**Work order:** Every line of the records below should be restated exactly.

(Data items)
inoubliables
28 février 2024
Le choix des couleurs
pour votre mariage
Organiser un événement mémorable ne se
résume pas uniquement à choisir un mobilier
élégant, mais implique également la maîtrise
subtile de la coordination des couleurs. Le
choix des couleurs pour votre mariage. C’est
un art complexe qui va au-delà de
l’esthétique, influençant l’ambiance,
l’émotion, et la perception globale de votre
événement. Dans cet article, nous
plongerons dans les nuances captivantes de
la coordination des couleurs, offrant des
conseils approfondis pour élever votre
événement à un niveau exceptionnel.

**Task solution:**
inoubliables
28 février 2024
Le choix des couleurs
pour votre mariage
Organiser un événement mémorable ne se
résume pas uniquement à choisir un mobilier
élégant, mais implique également la maîtrise
subtile de la coordination des couleurs. Le
choix des couleurs pour votre mariage. C’est
un art complexe qui va au-delà de
l’esthétique, influençant l’ambiance,
l’émotion, et la perception globale de votre
événement. Dans cet article, nous
plongerons dans les nuances captivantes de
la coordination des couleurs, offrant des
conseils approfondis pour élever votre
événement à un niveau exceptionnel.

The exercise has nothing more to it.